A tax appeal pursuant to § 12-237 entitles a taxpayer to a trial de novo. See Practice Book § 4095 (b); Kelly-Springfield Tire Co. v. Bajorski, 228 Conn. 137, 141, 635 A.2d 771 (1993); Texaco Refining & Marketing Co. v. Commissioner of Revenue Services, 202 Conn. 583, 588, 522 A.2d 771 (1987); Schlumberger Technology Corp. v. Dubno, 202 Conn. 412, 421, 521 A.2d 569 (1987).
Although the actual contracting party was an affiliated company, Ore-Ida Foods, Inc., that company’s contracts were for the benefit of Food-ways. The parties stipulated at trial that the identity of the contracting party is inconsequential in this case. For analytic simplicity, we therefore refer to Foodways as the party entering into the warehouse contracts and as the party paying the warehouse fees.
General Statutes § 12-214 provides in relevant part: “imposition of TAX. (a) Every . . . company carrying on, or having the right to carry on, business in this state . . . shall pay, annually, a tax or excise upon its franchise for the privilege of carrying on or doing business, owning or leasing property within the state in a corporate capacity . . . such tax to be measured by the entire net income as herein defined received by such corporation or association from business transacted within the state during the income year . . . .”
Zweeres v. Thibault, 112 Vt. 264, 23 A.2d 529 (1942), on which the trial court relied to the contrary, neither reflected a contractual division of fees nor did it consider the tax consequences of a bailment.
The commissioner cites Alconox, Inc. v. New York State Tax Commission, 114 App.
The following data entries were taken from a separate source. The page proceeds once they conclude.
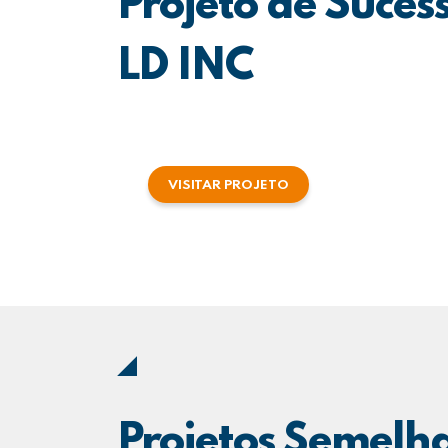
Projeto de Suces
LD INC
VISITAR PROJETO
Projetos Semelh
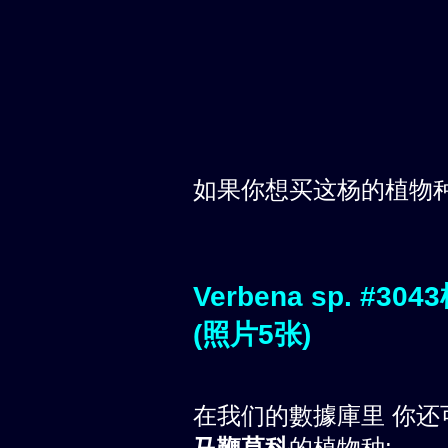
如果你想买这杨的植物
Verbena sp. 
(照片5张)
在我们的數據庫里 你还
马鞭草科
的植物种:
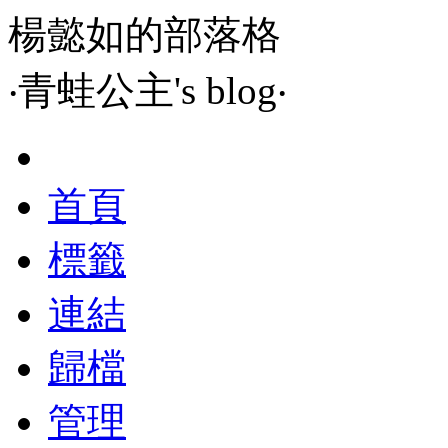
楊懿如的部落格
‧青蛙公主's blog‧
首頁
標籤
連結
歸檔
管理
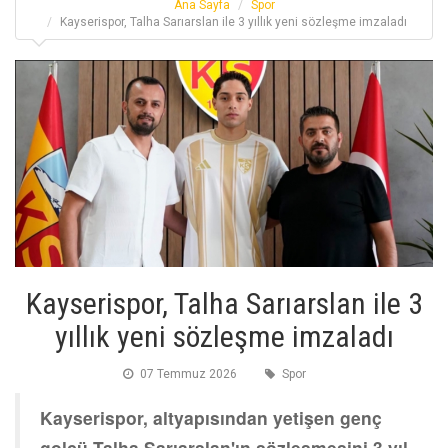
Ana Sayfa
Spor
Kayserispor, Talha Sarıarslan ile 3 yıllık yeni sözleşme imzaladı
Kayserispor, Talha Sarıarslan ile 3
yıllık yeni sözleşme imzaladı
07 Temmuz 2026
Spor
Kayserispor, altyapısından yetişen genç
golcü Talha Sarıarslan'ın sözleşmesini 3 yıl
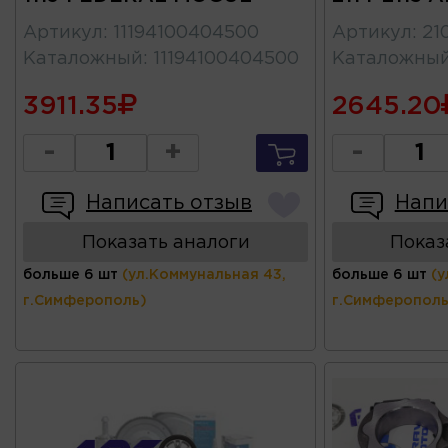
Артикул
:
11194100404500
Артикул
:
21
Каталожный
:
11194100404500
Каталожны
3911.35
2645.20
-
+
-
Написать отзыв
Напи
Показать аналоги
Показ
больше 6 шт
(ул.Коммунальная 43,
больше 6 шт
(у
г.Симферополь)
г.Симферополь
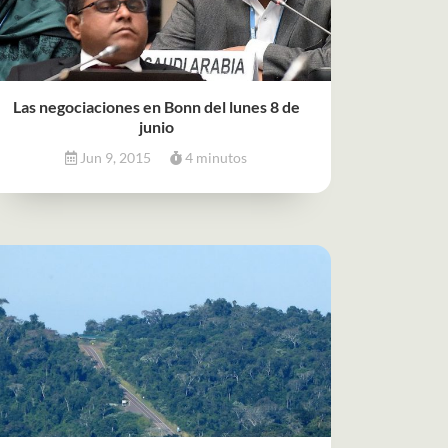
Las negociaciones en Bonn del lunes 8 de
junio
Jun 9, 2015
4 minutos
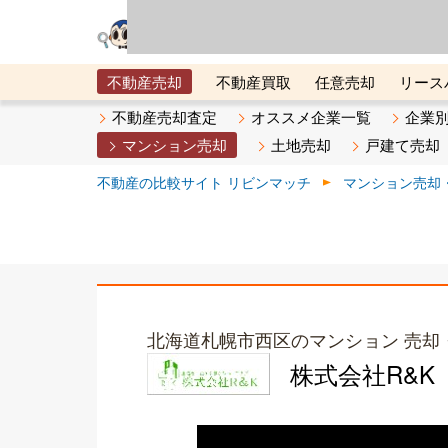
リビン・テクノロジ
場）が運営するサー
不動産売却
不動産買取
任意売却
リース
メタ住宅展示場
ベスト不動産カンパニー
オン
不動産売却査定
オススメ企業一覧
企業
マンション売却
土地売却
戸建て売却
不動産の比較サイト リビンマッチ
マンション売却
北海道札幌市西区のマンション 売却
株式会社R&K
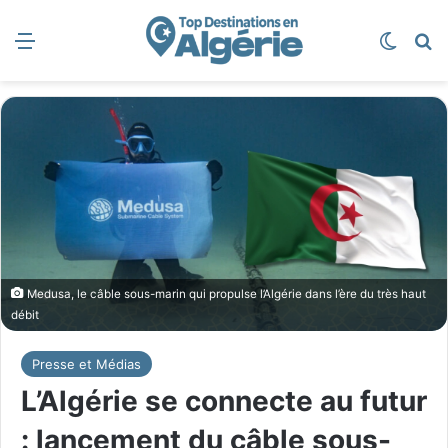
Menu
Switch
R
Medusa, le câble sous-marin qui propulse l’Algérie dans l’ère du très haut
débit
Presse et Médias
L’Algérie se connecte au futur
: lancement du câble sous-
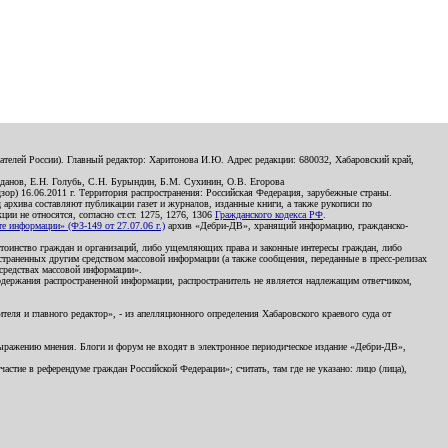
телей России). Главный редактор: Харитонова И.Ю. Адрес редакции: 680032, Хабаровский край,
данов, Е.Н. Голубь, С.Н. Бурындин, Б.М. Сухинин, О.В. Егорова
р) 16.06.2011 г. Территория распространения: Российская Федерация, зарубежные страны.
д архива составляют публикации газет и журналов, изданные книги, а также рукописи по
и не относятся, согласно ст.ст. 1275, 1276, 1306
Гражданского кодекса РФ
.
 информации» (ФЗ-149 от 27.07.06 г.)
архив «Дебри-ДВ», хранящий информацию, гражданско-
остоинство граждан и организаций, либо ущемляющих права и законные интересы граждан, либо
страненных другим средством массовой информации (а также сообщения, переданные в пресс-релизах
 средствах массовой информации».
держания распространенной информации, распространитель не является надлежащим ответчиком,
еля и главного редактор», - из апелляционного определения Хабаровского краевого суда от
 выражению мнения. Блоги и форум не входят в электронное периодическое издание «Дебри-ДВ»,
стие в референдуме граждан Российской Федерации»; считать, там где не указано: лицо (лица),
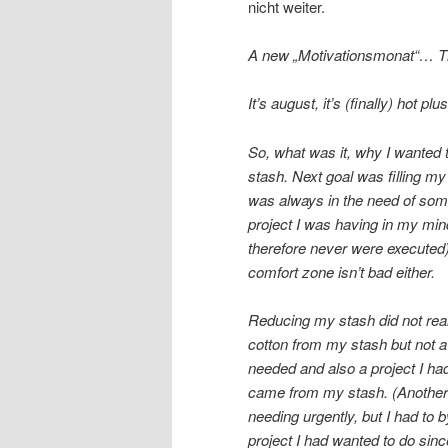
nicht weiter.
A new „Motivationsmonat“… Th
It’s august, it’s (finally) hot 
So, what was it, why I wanted 
stash. Next goal was filling m
was always in the need of som
project I was having in my min
therefore never were executed)
comfort zone isn’t bad either.
Reducing my stash did not reall
cotton from my stash but not a 
needed and also a project I had
came from my stash. (Another 
needing urgently, but I had to 
project I had wanted to do sinc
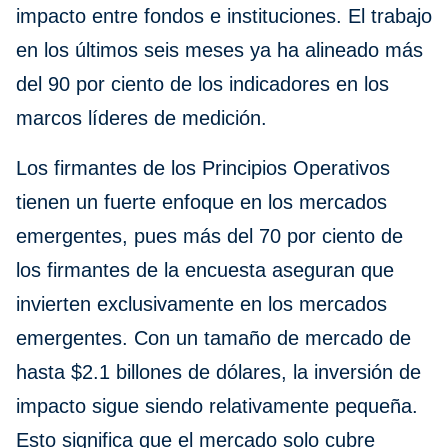
impacto entre fondos e instituciones. El trabajo
en los últimos seis meses ya ha alineado más
del 90 por ciento de los indicadores en los
marcos líderes de medición.
Los firmantes de los Principios Operativos
tienen un fuerte enfoque en los mercados
emergentes, pues más del 70 por ciento de
los firmantes de la encuesta aseguran que
invierten exclusivamente en los mercados
emergentes. Con un tamaño de mercado de
hasta $2.1 billones de dólares, la inversión de
impacto sigue siendo relativamente pequeña.
Esto significa que el mercado solo cubre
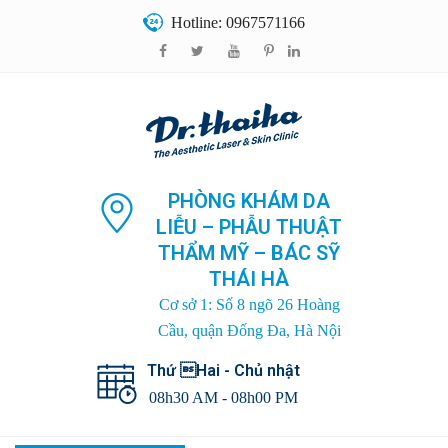
Hotline: 0967571166
PHÒNG KHÁM DA
LIỄU – PHẪU THUẬT
THẨM MỸ – BÁC SỸ
THÁI HÀ
Cơ sở 1: Số 8 ngõ 26 Hoàng
Cầu, quận Đống Đa, Hà Nội
Thứ Hai - Chủ nhật
08h30 AM - 08h00 PM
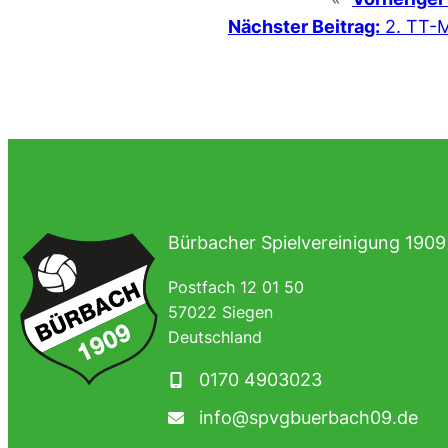
Nächster Beitrag:
2. TT-
Bürbacher Spielvereinigung 1909 
Postfach 12 01 50
57022 Siegen
Deutschland
0170 4903023
info@spvgbuerbach09.de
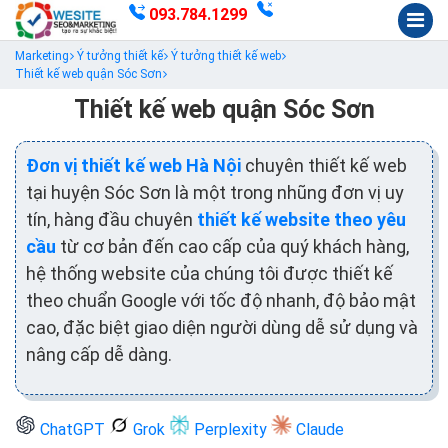
093.784.1299
Marketing
Ý tưởng thiết kế
Ý tưởng thiết kế web
Thiết kế web quận Sóc Sơn
Thiết kế web quận Sóc Sơn
Đơn vị thiết kế web Hà Nội
chuyên thiết kế web
tại huyện Sóc Sơn là một trong nhũng đơn vị uy
tín, hàng đầu chuyên
thiết kế website theo yêu
cầu
từ cơ bản đến cao cấp của quý khách hàng,
hệ thống website của chúng tôi được thiết kế
theo chuẩn Google với tốc độ nhanh, độ bảo mật
cao, đặc biệt giao diện người dùng dễ sử dụng và
nâng cấp dễ dàng.
ChatGPT
Grok
Perplexity
Claude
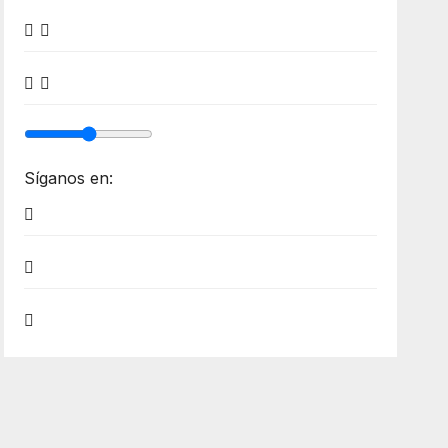
Síganos en:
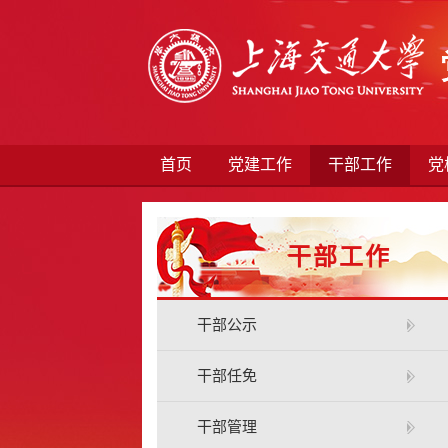
首页
党建工作
干部工作
党
干部工作
干部公示
干部任免
干部管理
Div. 2d 575, 494 N.Y.S.2d 432 (1985), but that case arose under a regulation expressly excluding “amounts payable for storage, provided such amounts are payable for space not designated and not under the control of the taxpayer . . . .” 20 New York Corp. Income Regs. § 4-3.2 (c) (3), New York Tax Reports K9-749.
Except for Alabama, which has adopted UDITPA by adoption of the Multistate Tax Compact; Ala. Code § 40-27-1 (1993); the statutory provisions in these states, like our § 12-218 (b), define the property factor to include property that is rented to the taxpayer. Cal. Rev. and Tax. Code § 25129 (West 1993); Ill. Rev. Stat. c. 35, 1304 (1) (1993); Idaho Code § 63-3027 (j) (1993).